Belov’s role in such a fantastic theft remains something of a mystery, but Russian police felt they had enough evidence to charge him with breaking criminal codes 174 and 159, which could send him to prison for seven years and ten years, respectively.

How could a Russian nationalist—the former leader of the now-banned “Movement Against Illegal Immigration” (DPNI)—possibly help steal five billion dollars? Belov’s accusers say he was working for Mukhtar Ablyazov, the Kazakh oligarch who’s often compared to Boris Berezovsky and Mikhail Khodorkovsky. According to prosecutors, Ablyazov hired Belov in 2011 to study and foment nationalist unrest in Kazakhstan, with the aim of weakening President Nazarbaev’s regime. Over time, Ablyazov, who’s now in French custody and in danger of being extradited to Russia, supposedly placed more trust in Belov, eventually tasking him with managing his entire financial empire.

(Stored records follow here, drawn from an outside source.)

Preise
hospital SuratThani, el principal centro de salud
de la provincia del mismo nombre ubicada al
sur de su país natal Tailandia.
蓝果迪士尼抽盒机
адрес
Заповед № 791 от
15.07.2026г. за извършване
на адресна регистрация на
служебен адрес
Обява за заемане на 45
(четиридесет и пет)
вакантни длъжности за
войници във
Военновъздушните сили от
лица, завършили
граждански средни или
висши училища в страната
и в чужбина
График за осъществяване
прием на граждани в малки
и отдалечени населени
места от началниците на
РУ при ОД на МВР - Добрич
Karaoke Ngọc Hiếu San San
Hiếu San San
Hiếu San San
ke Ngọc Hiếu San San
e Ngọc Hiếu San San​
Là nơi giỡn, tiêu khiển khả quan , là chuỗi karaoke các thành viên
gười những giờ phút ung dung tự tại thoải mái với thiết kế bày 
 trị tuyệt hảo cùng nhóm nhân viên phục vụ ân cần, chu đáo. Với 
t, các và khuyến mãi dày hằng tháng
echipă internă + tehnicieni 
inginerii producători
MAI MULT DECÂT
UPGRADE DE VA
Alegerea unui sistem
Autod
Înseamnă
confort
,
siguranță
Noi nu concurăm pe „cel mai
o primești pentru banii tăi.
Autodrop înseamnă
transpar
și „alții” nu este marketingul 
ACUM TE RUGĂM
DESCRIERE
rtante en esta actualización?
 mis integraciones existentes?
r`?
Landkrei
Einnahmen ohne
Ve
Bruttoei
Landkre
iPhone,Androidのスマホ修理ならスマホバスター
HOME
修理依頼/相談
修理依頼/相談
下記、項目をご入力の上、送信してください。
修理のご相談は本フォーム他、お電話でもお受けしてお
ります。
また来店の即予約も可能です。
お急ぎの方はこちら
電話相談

Belov was first arrested on October 15 and placed under house arrest on October 17. Five days later, however, prosecutors added fraud charges that prompted a judge to relocate Belov’s pretrial detention to a state prison. According to the arresting officers, Belov’s behavior during the search of his apartment was peculiar. Police say he refused to tell them where his passport was, tried to escape through the window (injuring his back in the process), and even ate a supposedly incriminating document, to keep it out of the authorities’ hands.

Concerns about Belov’s physical safety in pretrial detention spiked this week, after his brother, Vladimir Basmanov, wrote on LiveJournal about a supposed plan by the Federal Security Service (FSB) to torture Belov in prison:

Александра планируется поместить в камеру, так называемую, «пресс-хату», где на него будет оказано психологическое и физическое давление, со стороны подконтрольных администрации тюрьмы уголовников, вплоть до инсценирования самоубийства. Это будет сделано в ближайшие несколько суток, если Александр не даст «нужные» показания следствию, на себя и других участников политической оппозиции России, а также – откажется работать на ФСБ.

They’re planning to put Alexander in a cell—the so-called “sweat box”—where he’ll face psychological and physical pressure from other inmates under the control of the prison administration, up to an imitation of suicide. This will be done in the next few days, if Alexander doesn’t hand over the “required” evidence to investigators, incriminating himself and other participants in Russia’s political opposition, or if he refuses to work for the FSB.

Basmanov is organizing a demonstration on November 12, outside the jailhouse where Belov now sits, to support his brother and oppose “extrajudicial execution.”

Several prominent Russian oppositionists have endorsed the rally, republishing Basmanov’s LJ post. Alexey Navalny, who is currently under house arrest, has collaborated with Belov in the past. Navalny called on readers to help him now:

The FSB threatens to kill Alexander Belov in pretrial detention. He needs your help.

Vladimir Milov, another Russian oppositionist with nationalist leanings, made a similar appeal, tweeting:

Just look at the craziness happening with Belov. I don’t doubt that the FSB is putting the screws to him.

Mark Feygin, one of Pussy Riot’s former lawyers, says the alleged plot against Belov reminds him of how prison authorities treated Ilya Goryachev, one of Feygin’s former clients. (Goryachev, who attempted suicide earlier this year, claims he has been tortured in prison.)

In fact, with Belov, it’s the same as with my client, Goryachev: a warning, the sweat box, then the razor blade.

Duma deputy Ilya Ponomarev, the only man in Russia’s parliament to vote against the annexation of Crimea, also threw his support behind the rally for Belov, tweeting:

Belov’s no friend of mine, but the truth is worth more. We have to help him! [November] 12 at noon, rally outside detention center 5, “Vodnik.”

Despite the show of public support, things don’t look good for Belov, whose relationship with the police wasn’t always so bad. In 2006, for instance, he even attended a banquet at the Kremlin to celebrate “Police Day,” where he reportedly bragged about his contacts among Russia’s senior counterintelligence officers. Eight years later, confined to a jail cell at “Vodnik,” he’s got far less to brag about.